AVAILABLE DATA »
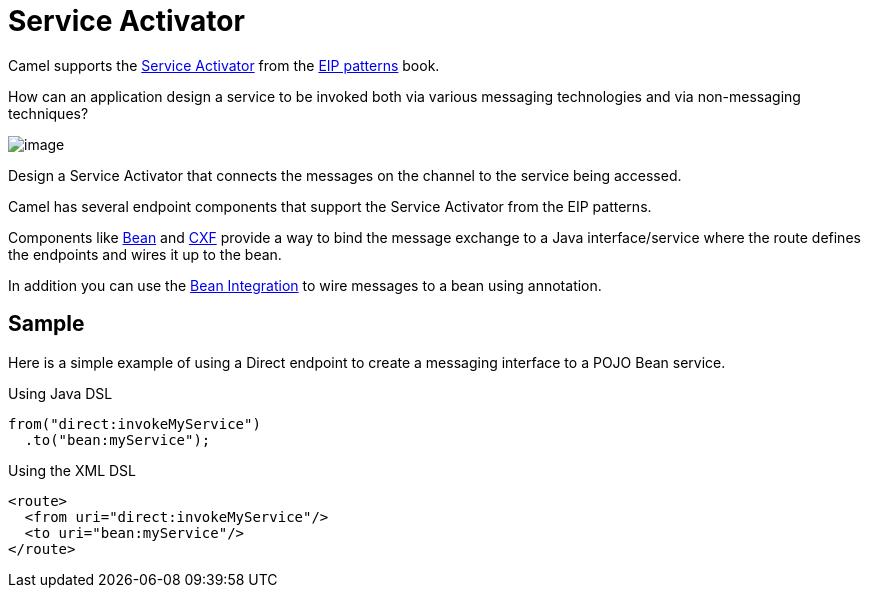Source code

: = Service Activator

Camel supports the
https://www.enterpriseintegrationpatterns.com/patterns/messaging/MessagingAdapter.html[Service Activator]
from the xref:enterprise-integration-patterns.adoc[EIP patterns] book.

How can an application design a service to be invoked both via various messaging technologies and via non-messaging techniques?

image::eip/MessagingAdapterSolution.gif[image]

Design a Service Activator that connects the messages on the channel to the service being accessed.

Camel has several endpoint components that support the Service Activator from the EIP patterns.

Components like  xref:ROOT:bean-component.adoc[Bean] and xref:ROOT:bean-component.adoc[CXF]
provide a way to bind the message exchange to a Java interface/service where the route defines the
endpoints and wires it up to the bean.

In addition you can use the xref:latest@manual:ROOT:bean-integration.adoc[Bean Integration] to wire messages
to a bean using annotation.

== Sample

Here is a simple example of using a Direct endpoint to create a messaging interface
to a POJO Bean service.

Using Java DSL

[source,java]
----
from("direct:invokeMyService")
  .to("bean:myService");
----

Using the XML DSL

[source,xml]
----
<route>
  <from uri="direct:invokeMyService"/>
  <to uri="bean:myService"/>
</route>
----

EXERCISE AIM »
Please output every line of the listing as it stands, and omit its images.

FINISHED TASK »
Source code

: = Service Activator

Camel supports the
https://www.enterpriseintegrationpatterns.com/patterns/messaging/MessagingAdapter.html[Service Activator]
from the xref:enterprise-integration-patterns.adoc[EIP patterns] book.

How can an application design a service to be invoked both via various messaging technologies and via non-messaging techniques?

image::eip/MessagingAdapterSolution.gif[image]

Design a Service Activator that connects the messages on the channel to the service being accessed.

Camel has several endpoint components that support the Service Activator from the EIP patterns.

Components like  xref:ROOT:bean-component.adoc[Bean] and xref:ROOT:bean-component.adoc[CXF]
provide a way to bind the message exchange to a Java interface/service where the route defines the
endpoints and wires it up to the bean.

In addition you can use the xref:latest@manual:ROOT:bean-integration.adoc[Bean Integration] to wire messages
to a bean using annotation.

== Sample

Here is a simple example of using a Direct endpoint to create a messaging interface
to a POJO Bean service.

Using Java DSL

[source,java]
----
from("direct:invokeMyService")
  .to("bean:myService");
----

Using the XML DSL

[source,xml]
----
<route>
  <from uri="direct:invokeMyService"/>
  <to uri="bean:myService"/>
</route>
----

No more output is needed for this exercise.